Il y a aujourd’hui un quart de siècle, les dirigeants de l’OLP et le peuple palestinien sont entrés dans le plus grand piège de l’histoire arabe moderne, qui leur a été tendu par les Israéliens et leurs alliés occidentaux et [également] par certains Arabes. Ils sont entrés dans ce piège les yeux grands ouverts, croyant au mensonge de la paix et de la création d’un Etat palestinien indépendant, mensonge qui a été au grand jour par la suite, par les faits sur le terrain.

Nous étions trois amis appartenant à la minorité qui doutait de la crédibilité de cette cérémonie de mendicité et d’aveuglement, et qui s’y opposait publiquement. Le premier était le grand poète et écrivain Mahmoud Darwish ; le deuxième était le [membre du Comité exécutif de l’OLP] Abdallah Hourani, et j’étais le troisième. Darwish a quitté le Comité exécutif de l’OLP, suivi par Hourani. Je n’ai trouvé aucun moyen d’exprimer mon opposition à cette erreur, sinon de rédiger un éditorial dans le journal dont j’étais alors le rédacteur en chef [le quotidien basé à Londres Al-Quds Al-Arabi] au sujet de la situation en Somalie, qui devait être publié le matin de la signature [des Accords d’Oslo], au moment où devaient avoir lieu les poignées de main et les sourires sur la pelouse de la Maison Blanche…

Le président Arafat était isolé de la plupart des Arabes, notamment ceux des pays du Golfe, du fait qu’il avait soutenu l’Irak lors de son invasion du Koweït… Les pays du Golfe, l’Egypte et la Syrie lui étaient hostiles, et il subissait les pressions de plusieurs lobbies, dont des financiers palestiniens, certains Arabes ainsi que certains Européens. Il maintenait que la voie d’Oslo, dont l’architecte était [l’actuel président de l’AP] Mahmoud Abbas, pourrait protéger l’OLP, la sortir de son isolement, la ramener sur la scène internationale et semer les premières graines de l’Etat palestinien.

Je me souviens que, lorsque nous avons quitté son quartier général, dans le quartier de Jugurtha à Tunis, il m’a pris à l’écart, prétextant qu’il voulait se promener et échapper aux appareils d’écoute, puis m’a dit : « Je voudrais vous dire quelque chose que je vous demande de ne pas le mentionner ou me l’attribuer avant mon décès. » Soupirant, il a poursuivi : « Je rentre en Palestine par la porte d’Oslo, malgré mes réserves [sur cette voie], afin d’y ramener l’OLP et la résistance. Je vous promets que les juifs quitteront la Palestine comme des rats abandonnent un navire qui coule. Cela n’arrivera pas de mon vivant, mais du vôtre. » Il m’a assuré ne faire nullement confiance aux Israéliens. Je peux confirmer avec certitude qu’il disait la vérité…

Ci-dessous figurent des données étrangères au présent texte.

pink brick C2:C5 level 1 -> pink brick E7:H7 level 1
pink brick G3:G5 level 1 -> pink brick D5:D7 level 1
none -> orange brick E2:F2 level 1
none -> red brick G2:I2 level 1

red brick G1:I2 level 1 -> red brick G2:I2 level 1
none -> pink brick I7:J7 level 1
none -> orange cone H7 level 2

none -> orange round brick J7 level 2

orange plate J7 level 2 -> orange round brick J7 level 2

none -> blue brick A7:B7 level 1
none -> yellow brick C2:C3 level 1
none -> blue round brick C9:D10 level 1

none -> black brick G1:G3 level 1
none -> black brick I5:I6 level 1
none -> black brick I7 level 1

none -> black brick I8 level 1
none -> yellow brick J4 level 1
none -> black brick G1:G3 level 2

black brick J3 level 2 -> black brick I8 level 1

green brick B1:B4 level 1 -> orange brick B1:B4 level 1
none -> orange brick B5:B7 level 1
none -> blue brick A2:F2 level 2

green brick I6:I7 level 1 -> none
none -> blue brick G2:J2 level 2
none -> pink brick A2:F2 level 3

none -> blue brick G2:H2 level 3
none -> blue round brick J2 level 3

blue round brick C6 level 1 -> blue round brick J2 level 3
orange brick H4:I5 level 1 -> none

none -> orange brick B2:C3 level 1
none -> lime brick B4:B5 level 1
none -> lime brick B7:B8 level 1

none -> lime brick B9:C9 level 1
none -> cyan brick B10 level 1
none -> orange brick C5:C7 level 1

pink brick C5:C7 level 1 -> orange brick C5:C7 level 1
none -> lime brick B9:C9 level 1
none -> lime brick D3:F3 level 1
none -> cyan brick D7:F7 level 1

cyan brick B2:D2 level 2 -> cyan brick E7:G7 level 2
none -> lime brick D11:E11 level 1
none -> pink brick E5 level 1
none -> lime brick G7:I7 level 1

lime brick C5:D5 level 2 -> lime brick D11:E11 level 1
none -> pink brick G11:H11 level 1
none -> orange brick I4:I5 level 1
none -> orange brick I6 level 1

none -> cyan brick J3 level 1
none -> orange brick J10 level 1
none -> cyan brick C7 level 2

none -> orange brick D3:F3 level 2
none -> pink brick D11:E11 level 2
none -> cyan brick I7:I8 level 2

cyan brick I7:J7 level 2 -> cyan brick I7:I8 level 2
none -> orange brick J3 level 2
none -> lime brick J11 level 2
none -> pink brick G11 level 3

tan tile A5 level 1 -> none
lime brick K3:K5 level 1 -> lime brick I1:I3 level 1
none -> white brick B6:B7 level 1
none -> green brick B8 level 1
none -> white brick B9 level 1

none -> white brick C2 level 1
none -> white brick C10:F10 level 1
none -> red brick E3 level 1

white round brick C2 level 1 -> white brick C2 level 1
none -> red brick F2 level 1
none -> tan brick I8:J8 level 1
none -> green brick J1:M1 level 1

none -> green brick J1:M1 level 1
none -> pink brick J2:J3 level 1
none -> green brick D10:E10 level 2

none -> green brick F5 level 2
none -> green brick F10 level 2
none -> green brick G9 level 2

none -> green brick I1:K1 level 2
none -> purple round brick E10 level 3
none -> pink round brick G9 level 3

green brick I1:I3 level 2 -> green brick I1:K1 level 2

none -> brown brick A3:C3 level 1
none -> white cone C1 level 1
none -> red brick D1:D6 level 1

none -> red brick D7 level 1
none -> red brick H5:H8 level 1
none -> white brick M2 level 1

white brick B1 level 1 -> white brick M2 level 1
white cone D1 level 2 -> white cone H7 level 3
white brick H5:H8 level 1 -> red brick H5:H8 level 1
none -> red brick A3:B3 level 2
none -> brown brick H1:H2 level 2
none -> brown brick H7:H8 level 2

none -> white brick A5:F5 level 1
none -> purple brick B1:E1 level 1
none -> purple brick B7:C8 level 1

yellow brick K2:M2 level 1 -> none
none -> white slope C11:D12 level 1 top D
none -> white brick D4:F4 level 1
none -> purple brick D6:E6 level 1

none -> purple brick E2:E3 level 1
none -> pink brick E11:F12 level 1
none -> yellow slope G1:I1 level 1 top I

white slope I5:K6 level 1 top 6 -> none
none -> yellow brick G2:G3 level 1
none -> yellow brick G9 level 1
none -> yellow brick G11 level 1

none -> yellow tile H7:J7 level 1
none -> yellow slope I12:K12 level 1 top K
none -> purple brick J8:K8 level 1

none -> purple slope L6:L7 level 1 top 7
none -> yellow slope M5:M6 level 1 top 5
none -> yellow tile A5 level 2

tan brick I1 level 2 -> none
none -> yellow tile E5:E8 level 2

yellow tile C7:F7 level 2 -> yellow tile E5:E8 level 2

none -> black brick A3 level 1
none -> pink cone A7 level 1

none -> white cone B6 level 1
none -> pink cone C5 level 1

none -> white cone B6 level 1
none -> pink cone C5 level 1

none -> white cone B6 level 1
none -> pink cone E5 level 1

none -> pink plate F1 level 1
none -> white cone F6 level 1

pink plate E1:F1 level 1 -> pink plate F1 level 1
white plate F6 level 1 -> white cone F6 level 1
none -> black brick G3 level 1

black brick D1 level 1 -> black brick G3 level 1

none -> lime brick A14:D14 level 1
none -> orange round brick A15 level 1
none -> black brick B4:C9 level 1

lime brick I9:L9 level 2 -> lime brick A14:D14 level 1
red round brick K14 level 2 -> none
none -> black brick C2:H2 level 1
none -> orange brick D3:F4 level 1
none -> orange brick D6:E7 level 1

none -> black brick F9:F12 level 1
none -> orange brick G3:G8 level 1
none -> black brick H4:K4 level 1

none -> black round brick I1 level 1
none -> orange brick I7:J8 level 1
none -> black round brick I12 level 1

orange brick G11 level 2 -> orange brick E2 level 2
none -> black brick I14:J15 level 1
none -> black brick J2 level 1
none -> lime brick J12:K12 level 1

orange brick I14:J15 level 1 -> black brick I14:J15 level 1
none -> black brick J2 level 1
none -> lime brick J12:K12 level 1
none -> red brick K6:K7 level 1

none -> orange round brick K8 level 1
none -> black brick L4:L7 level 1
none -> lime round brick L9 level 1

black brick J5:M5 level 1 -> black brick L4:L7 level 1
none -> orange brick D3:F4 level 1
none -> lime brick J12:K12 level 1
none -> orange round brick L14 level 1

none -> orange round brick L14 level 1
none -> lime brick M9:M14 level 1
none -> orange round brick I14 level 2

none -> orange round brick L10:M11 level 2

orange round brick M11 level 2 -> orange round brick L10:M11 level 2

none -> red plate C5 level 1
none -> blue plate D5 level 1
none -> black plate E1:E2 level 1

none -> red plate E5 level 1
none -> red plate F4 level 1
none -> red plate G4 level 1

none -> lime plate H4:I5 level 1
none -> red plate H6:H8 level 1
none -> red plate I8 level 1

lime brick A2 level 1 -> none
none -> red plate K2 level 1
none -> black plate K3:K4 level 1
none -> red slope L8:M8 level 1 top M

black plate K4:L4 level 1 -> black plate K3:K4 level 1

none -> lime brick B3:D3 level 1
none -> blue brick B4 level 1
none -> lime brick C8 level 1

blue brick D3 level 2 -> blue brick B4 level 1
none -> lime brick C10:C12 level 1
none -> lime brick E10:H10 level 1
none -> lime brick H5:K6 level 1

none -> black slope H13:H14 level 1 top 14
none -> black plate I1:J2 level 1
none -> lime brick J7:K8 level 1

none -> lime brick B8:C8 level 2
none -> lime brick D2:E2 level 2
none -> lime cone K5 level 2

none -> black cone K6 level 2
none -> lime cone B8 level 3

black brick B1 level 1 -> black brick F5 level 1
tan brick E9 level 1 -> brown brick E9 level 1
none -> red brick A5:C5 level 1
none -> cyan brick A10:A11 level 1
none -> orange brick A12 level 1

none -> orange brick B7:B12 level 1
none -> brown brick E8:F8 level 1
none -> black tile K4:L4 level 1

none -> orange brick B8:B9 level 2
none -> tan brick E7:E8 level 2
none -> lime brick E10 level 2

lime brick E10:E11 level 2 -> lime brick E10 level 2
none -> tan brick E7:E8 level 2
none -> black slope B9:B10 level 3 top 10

Comme il l’avait souhaité, Arafat a atteint le martyre, sous la forme du poison israélien, après avoir été assiégé dans son quartier général [de Ramallah] pendant des mois pour avoir refusé de signer les accords de Camp David ou de renoncer à Jérusalem et au droit au retour, et pour avoir déclenché la seconde Intifada armée et fait venir des armes de tout lieu possible. Je sais bien qu’il a coopéré avec les combattants du Hamas à Gaza et en Cisjordanie, et qu’il les a financés et armés. Dans ce cadre, il a établi un pont avec le Hezbollah et ses dirigeants au Sud-Liban. Ils envoyaient des armes à bord de bateaux, dans des barils jetés par-dessus bord près de la côte de Gaza. Cela car il comprenait que les Israéliens ne voulaient ni la paix ni faire des concessions, et qu’ils ne souhaitaient pas la création d’un Etat palestinien indépendant.

Je ne révèle pas ces informations, dont certaines sont peut-être déjà connues, pour protéger le défunt Arafat, mais pour qu’elles servent de témoignage historique. Je suis pleinement convaincu que les Accords d’Oslo étaient une erreur historique, un poignard empoisonné dans le cœur de la cause palestinienne, et qu’ils ont mené aux catastrophes actuelles, depuis la coordination sécuritaire accrue [entre l’AP et Israël], en passant par le feu vert donné à la normalisation entre les pays arabes et Israël, et jusqu’à « l’Accord du siècle » [du président Trump], dont l’application par étapes a commencé. La première étape est la reconnaissance de Jérusalem occupée comme capitale éternelle du monde juif, la seconde est l’élimination du droit au retour, et la troisième est la confédération avec la Jordanie, la tahdiya [trêve] à Gaza, et peut-être l’annexion de la plupart des implantations et des 800 000 colons qui y vivent par Israël…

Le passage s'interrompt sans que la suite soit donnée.